Exercise requirements: Copy every entry below word for word, line by line, with nothing changed or left out.

==== Study material

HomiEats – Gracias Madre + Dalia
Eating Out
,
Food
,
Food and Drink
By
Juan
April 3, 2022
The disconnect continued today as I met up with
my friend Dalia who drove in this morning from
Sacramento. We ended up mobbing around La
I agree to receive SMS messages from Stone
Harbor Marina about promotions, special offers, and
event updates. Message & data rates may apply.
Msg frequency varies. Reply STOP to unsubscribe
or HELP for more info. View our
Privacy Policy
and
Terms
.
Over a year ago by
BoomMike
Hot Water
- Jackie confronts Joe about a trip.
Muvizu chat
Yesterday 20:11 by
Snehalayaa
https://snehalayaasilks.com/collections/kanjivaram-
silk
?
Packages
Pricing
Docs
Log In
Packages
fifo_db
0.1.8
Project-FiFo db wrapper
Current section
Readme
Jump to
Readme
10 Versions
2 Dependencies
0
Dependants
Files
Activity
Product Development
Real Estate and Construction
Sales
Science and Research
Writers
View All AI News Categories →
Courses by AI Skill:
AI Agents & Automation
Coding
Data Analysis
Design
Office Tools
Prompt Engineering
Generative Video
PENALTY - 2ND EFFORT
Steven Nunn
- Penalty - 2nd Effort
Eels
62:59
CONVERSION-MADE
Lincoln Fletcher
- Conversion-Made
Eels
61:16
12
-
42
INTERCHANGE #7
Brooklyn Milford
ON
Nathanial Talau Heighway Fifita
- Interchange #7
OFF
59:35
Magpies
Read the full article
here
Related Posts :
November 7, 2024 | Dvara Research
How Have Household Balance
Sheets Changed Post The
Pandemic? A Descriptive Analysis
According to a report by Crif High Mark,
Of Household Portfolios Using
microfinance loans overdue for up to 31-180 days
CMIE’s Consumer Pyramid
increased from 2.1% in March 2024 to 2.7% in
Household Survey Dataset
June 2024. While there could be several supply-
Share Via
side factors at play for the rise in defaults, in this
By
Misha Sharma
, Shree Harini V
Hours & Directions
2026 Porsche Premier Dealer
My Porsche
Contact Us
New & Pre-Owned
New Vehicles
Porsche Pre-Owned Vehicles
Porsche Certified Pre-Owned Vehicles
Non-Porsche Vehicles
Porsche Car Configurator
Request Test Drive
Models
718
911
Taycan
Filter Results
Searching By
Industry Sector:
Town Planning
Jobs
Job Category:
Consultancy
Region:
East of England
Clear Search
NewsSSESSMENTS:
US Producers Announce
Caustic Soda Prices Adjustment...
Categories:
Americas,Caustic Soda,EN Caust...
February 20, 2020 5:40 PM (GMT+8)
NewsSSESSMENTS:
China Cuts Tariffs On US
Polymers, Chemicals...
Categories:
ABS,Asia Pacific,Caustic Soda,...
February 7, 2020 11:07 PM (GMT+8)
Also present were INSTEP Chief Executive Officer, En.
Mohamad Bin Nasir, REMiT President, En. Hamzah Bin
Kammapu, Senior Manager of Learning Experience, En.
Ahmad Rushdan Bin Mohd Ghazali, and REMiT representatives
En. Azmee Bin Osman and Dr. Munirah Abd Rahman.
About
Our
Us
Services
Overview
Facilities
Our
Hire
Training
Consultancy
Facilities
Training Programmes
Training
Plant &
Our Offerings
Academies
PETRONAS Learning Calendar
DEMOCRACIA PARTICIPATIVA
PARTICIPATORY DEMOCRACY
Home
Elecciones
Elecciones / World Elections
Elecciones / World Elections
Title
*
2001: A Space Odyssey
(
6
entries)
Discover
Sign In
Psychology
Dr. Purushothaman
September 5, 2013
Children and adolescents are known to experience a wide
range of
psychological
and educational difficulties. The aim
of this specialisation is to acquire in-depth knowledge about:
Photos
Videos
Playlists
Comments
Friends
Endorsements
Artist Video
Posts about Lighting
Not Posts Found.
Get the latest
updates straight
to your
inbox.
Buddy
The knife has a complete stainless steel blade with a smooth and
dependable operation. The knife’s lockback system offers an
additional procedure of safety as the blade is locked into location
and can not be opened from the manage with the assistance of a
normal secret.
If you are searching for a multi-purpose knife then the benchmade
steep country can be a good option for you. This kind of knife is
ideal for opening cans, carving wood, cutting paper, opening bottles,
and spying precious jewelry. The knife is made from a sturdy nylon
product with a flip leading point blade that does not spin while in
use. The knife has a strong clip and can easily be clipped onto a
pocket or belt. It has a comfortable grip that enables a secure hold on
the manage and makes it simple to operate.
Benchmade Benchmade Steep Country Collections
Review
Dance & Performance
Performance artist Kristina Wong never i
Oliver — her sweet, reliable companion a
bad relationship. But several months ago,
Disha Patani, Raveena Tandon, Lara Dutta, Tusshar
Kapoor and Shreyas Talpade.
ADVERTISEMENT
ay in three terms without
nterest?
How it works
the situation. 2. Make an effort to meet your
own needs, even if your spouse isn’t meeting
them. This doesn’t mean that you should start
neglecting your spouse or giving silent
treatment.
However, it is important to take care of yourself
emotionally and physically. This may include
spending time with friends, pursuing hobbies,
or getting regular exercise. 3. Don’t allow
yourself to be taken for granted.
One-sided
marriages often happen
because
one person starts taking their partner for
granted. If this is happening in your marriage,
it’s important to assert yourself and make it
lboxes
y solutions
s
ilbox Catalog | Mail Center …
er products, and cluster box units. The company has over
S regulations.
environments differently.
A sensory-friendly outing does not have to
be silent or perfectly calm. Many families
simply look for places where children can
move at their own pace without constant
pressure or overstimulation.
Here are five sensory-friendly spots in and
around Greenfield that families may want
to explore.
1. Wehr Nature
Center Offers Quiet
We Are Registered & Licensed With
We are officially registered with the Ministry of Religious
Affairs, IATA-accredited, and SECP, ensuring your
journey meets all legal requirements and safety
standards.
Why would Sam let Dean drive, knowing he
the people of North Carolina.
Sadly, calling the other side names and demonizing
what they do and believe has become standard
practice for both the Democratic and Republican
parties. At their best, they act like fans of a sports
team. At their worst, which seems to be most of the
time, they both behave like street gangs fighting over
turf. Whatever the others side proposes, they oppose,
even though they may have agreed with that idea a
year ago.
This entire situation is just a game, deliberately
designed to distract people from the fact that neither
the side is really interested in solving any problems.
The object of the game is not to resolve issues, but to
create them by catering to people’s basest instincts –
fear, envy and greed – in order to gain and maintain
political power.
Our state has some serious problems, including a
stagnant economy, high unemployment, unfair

========

Expected answer:
HomiEats – Gracias Madre + Dalia
Eating Out
,
Food
,
Food and Drink
By
Juan
April 3, 2022
The disconnect continued today as I met up with
my friend Dalia who drove in this morning from
Sacramento. We ended up mobbing around La
I agree to receive SMS messages from Stone
Harbor Marina about promotions, special offers, and
event updates. Message & data rates may apply.
Msg frequency varies. Reply STOP to unsubscribe
or HELP for more info. View our
Privacy Policy
and
Terms
.
Over a year ago by
BoomMike
Hot Water
- Jackie confronts Joe about a trip.
Muvizu chat
Yesterday 20:11 by
Snehalayaa
https://snehalayaasilks.com/collections/kanjivaram-
silk
?
Packages
Pricing
Docs
Log In
Packages
fifo_db
0.1.8
Project-FiFo db wrapper
Current section
Readme
Jump to
Readme
10 Versions
2 Dependencies
0
Dependants
Files
Activity
Product Development
Real Estate and Construction
Sales
Science and Research
Writers
View All AI News Categories →
Courses by AI Skill:
AI Agents & Automation
Coding
Data Analysis
Design
Office Tools
Prompt Engineering
Generative Video
PENALTY - 2ND EFFORT
Steven Nunn
- Penalty - 2nd Effort
Eels
62:59
CONVERSION-MADE
Lincoln Fletcher
- Conversion-Made
Eels
61:16
12
-
42
INTERCHANGE #7
Brooklyn Milford
ON
Nathanial Talau Heighway Fifita
- Interchange #7
OFF
59:35
Magpies
Read the full article
here
Related Posts :
November 7, 2024 | Dvara Research
How Have Household Balance
Sheets Changed Post The
Pandemic? A Descriptive Analysis
According to a report by Crif High Mark,
Of Household Portfolios Using
microfinance loans overdue for up to 31-180 days
CMIE’s Consumer Pyramid
increased from 2.1% in March 2024 to 2.7% in
Household Survey Dataset
June 2024. While there could be several supply-
Share Via
side factors at play for the rise in defaults, in this
By
Misha Sharma
, Shree Harini V
Hours & Directions
2026 Porsche Premier Dealer
My Porsche
Contact Us
New & Pre-Owned
New Vehicles
Porsche Pre-Owned Vehicles
Porsche Certified Pre-Owned Vehicles
Non-Porsche Vehicles
Porsche Car Configurator
Request Test Drive
Models
718
911
Taycan
Filter Results
Searching By
Industry Sector:
Town Planning
Jobs
Job Category:
Consultancy
Region:
East of England
Clear Search
NewsSSESSMENTS:
US Producers Announce
Caustic Soda Prices Adjustment...
Categories:
Americas,Caustic Soda,EN Caust...
February 20, 2020 5:40 PM (GMT+8)
NewsSSESSMENTS:
China Cuts Tariffs On US
Polymers, Chemicals...
Categories:
ABS,Asia Pacific,Caustic Soda,...
February 7, 2020 11:07 PM (GMT+8)
Also present were INSTEP Chief Executive Officer, En.
Mohamad Bin Nasir, REMiT President, En. Hamzah Bin
Kammapu, Senior Manager of Learning Experience, En.
Ahmad Rushdan Bin Mohd Ghazali, and REMiT representatives
En. Azmee Bin Osman and Dr. Munirah Abd Rahman.
About
Our
Us
Services
Overview
Facilities
Our
Hire
Training
Consultancy
Facilities
Training Programmes
Training
Plant &
Our Offerings
Academies
PETRONAS Learning Calendar
DEMOCRACIA PARTICIPATIVA
PARTICIPATORY DEMOCRACY
Home
Elecciones
Elecciones / World Elections
Elecciones / World Elections
Title
*
2001: A Space Odyssey
(
6
entries)
Discover
Sign In
Psychology
Dr. Purushothaman
September 5, 2013
Children and adolescents are known to experience a wide
range of
psychological
and educational difficulties. The aim
of this specialisation is to acquire in-depth knowledge about:
Photos
Videos
Playlists
Comments
Friends
Endorsements
Artist Video
Posts about Lighting
Not Posts Found.
Get the latest
updates straight
to your
inbox.
Buddy
The knife has a complete stainless steel blade with a smooth and
dependable operation. The knife’s lockback system offers an
additional procedure of safety as the blade is locked into location
and can not be opened from the manage with the assistance of a
normal secret.
If you are searching for a multi-purpose knife then the benchmade
steep country can be a good option for you. This kind of knife is
ideal for opening cans, carving wood, cutting paper, opening bottles,
and spying precious jewelry. The knife is made from a sturdy nylon
product with a flip leading point blade that does not spin while in
use. The knife has a strong clip and can easily be clipped onto a
pocket or belt. It has a comfortable grip that enables a secure hold on
the manage and makes it simple to operate.
Benchmade Benchmade Steep Country Collections
Review
Dance & Performance
Performance artist Kristina Wong never i
Oliver — her sweet, reliable companion a
bad relationship. But several months ago,
Disha Patani, Raveena Tandon, Lara Dutta, Tusshar
Kapoor and Shreyas Talpade.
ADVERTISEMENT
ay in three terms without
nterest?
How it works
the situation. 2. Make an effort to meet your
own needs, even if your spouse isn’t meeting
them. This doesn’t mean that you should start
neglecting your spouse or giving silent
treatment.
However, it is important to take care of yourself
emotionally and physically. This may include
spending time with friends, pursuing hobbies,
or getting regular exercise. 3. Don’t allow
yourself to be taken for granted.
One-sided
marriages often happen
because
one person starts taking their partner for
granted. If this is happening in your marriage,
it’s important to assert yourself and make it
lboxes
y solutions
s
ilbox Catalog | Mail Center …
er products, and cluster box units. The company has over
S regulations.
environments differently.
A sensory-friendly outing does not have to
be silent or perfectly calm. Many families
simply look for places where children can
move at their own pace without constant
pressure or overstimulation.
Here are five sensory-friendly spots in and
around Greenfield that families may want
to explore.
1. Wehr Nature
Center Offers Quiet
We Are Registered & Licensed With
We are officially registered with the Ministry of Religious
Affairs, IATA-accredited, and SECP, ensuring your
journey meets all legal requirements and safety
standards.
Why would Sam let Dean drive, knowing he
the people of North Carolina.
Sadly, calling the other side names and demonizing
what they do and believe has become standard
practice for both the Democratic and Republican
parties. At their best, they act like fans of a sports
team. At their worst, which seems to be most of the
time, they both behave like street gangs fighting over
turf. Whatever the others side proposes, they oppose,
even though they may have agreed with that idea a
year ago.
This entire situation is just a game, deliberately
designed to distract people from the fact that neither
the side is really interested in solving any problems.
The object of the game is not to resolve issues, but to
create them by catering to people’s basest instincts –
fear, envy and greed – in order to gain and maintain
political power.
Our state has some serious problems, including a
stagnant economy, high unemployment, unfair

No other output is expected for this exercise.